TUGAS KERJA:
Sunting teks tentang dampak fast fashion dengan menuliskan ulang bentangan dari "Menurut Lestari, limbah" sampai "Partai NasDem itu.", lalu ganti "kepedulian" dengan "perhatian".

TEKS HASIL EKSTRAKSI:
┄┄┄┄┄┄
Diperlukan gerak bersama untuk mewujudkan ekonomi sirkular sebagai bagian upaya untuk menekan dampak pemanfaatan fast fashion di masyarakat.
"Fenomena fast fashion di masyarakat yang memanfaatkan pakaian dalam rentang waktu yang pendek berpotensi menghasilkan limbah yang berdampak buruk pada lingkungan," kata Wakil Ketua MPR RI, Lestari Moerdijat dalam sambutan tertulisnya pada diskusi daring bertema Fast Fashion dan Dampaknya pada Lingkungan yang digelar Forum Diskusi Denpasar 12, Rabu (17/7).
Berita Terkait - Lestari Moerdijat: Perlu Gerak Bersama Wujudkan Ekonomi Sirkular Cegah Dampak Fast Fashion
Diskusi yang dimoderatori Arimbi Heroepoetri, S.H, LL.M (Staf Khusus Wakil Ketua MPR RI) itu menghadirkan Asri Hadiyani Giastuti (Perencana pada Direktorat Lingkungan Hidup, Kementerian Perencanaan Pembangunan Nasional/ Badan Perencanaan Pembangunan Nasional /Bappenas), Prof. Dr. Endang Warsiki, S.TP., M.Si. (Guru Besar Fakultas Teknologi Pertanian, Institut Pertanian Bogor), Petty S Fatimah (Chief Brand Officer Akademi Femina, Pengamat gaya hidup) dan Aryenda Atma (Founder & CEO PT. Daur Langkah Bersama/Pable) sebagai narasumber. Selain itu hadir pula Indrastuti (Wartawan Media Indonesia) sebagai penanggap.
Menurut Lestari, limbah fashion memicu polusi air, tanah, dan penghasil emisi gas rumah kaca yang berpengaruh pada perubahan iklim. "Di satu sisi, industri ini berupaya tumbuh, di sisi lain terdapat tuntutan adaptasi pada ancaman perubahan iklim akibat pencemaran lingkungan," tambah Rerie, sapaan akrab Lestari.
Rerie yang juga legislator dari Dapil II Jawa Tengah itu, sangat berharap para pemangku kepentingan di tingkat pusat dan daerah, serta masyarakat memiliki kepedulian yang sama terhadap ancaman krisis lingkungan akibat fast fashion itu.
"Kita harus menyadari bahwa perilaku merusak yang dibiarkan untuk mengikuti tren dapat merusak ekosistem lingkungan hidup, tempat kita menjalani keseharian," tegas Anggota Majelis Tinggi Partai NasDem itu.
Perencana pada Direktorat Lingkungan Hidup, Kementerian Perencanaan Pembangunan Nasional/Bappenas, Asri Hadiyani mengungkapkan, di dunia saat ini berkembang isu lingkungan yang besar seperti perubahan iklim, polusi dan hilangnya keanekaragaman hayati.
┄┄┄┄┄┄
INFORMASI YANG DIBERIKAN:

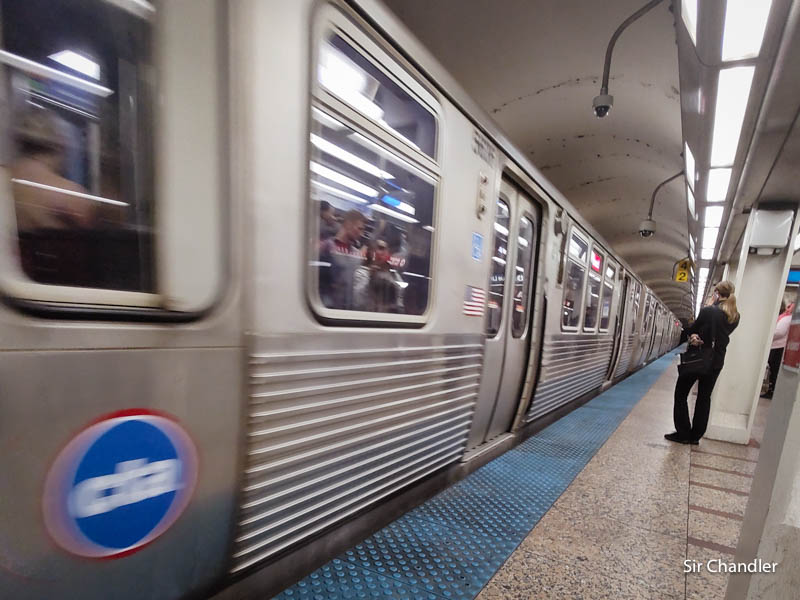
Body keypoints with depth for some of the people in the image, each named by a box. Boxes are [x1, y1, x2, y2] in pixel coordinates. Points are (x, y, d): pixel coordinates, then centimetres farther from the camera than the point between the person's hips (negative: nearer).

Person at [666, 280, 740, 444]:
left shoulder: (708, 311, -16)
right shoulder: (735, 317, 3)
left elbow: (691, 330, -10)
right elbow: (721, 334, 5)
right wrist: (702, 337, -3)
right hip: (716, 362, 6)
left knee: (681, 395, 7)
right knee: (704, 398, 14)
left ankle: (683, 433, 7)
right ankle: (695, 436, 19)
┄┄┄┄┄┄
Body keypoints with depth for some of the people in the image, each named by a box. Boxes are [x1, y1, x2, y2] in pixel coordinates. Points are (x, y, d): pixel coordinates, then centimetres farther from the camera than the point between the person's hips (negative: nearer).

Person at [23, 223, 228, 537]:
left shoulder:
┄┄┄┄┄┄
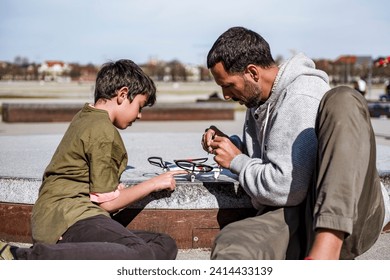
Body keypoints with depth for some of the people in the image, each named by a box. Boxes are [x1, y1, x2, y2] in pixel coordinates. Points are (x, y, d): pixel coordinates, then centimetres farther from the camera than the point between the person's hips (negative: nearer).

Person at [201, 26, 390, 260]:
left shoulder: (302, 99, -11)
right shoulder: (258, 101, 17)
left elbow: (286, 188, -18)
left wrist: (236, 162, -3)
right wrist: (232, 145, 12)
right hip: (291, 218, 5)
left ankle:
┄┄┄┄┄┄
HASIL LATIHAN INI:
Menurut Lestari, limbah fashion memicu polusi air, tanah, dan penghasil emisi gas rumah kaca yang berpengaruh pada perubahan iklim. "Di satu sisi, industri ini berupaya tumbuh, di sisi lain terdapat tuntutan adaptasi pada ancaman perubahan iklim akibat pencemaran lingkungan," tambah Rerie, sapaan akrab Lestari.
Rerie yang juga legislator dari Dapil II Jawa Tengah itu, sangat berharap para pemangku kepentingan di tingkat pusat dan daerah, serta masyarakat memiliki perhatian yang sama terhadap ancaman krisis lingkungan akibat fast fashion itu.
"Kita harus menyadari bahwa perilaku merusak yang dibiarkan untuk mengikuti tren dapat merusak ekosistem lingkungan hidup, tempat kita menjalani keseharian," tegas Anggota Majelis Tinggi Partai NasDem itu.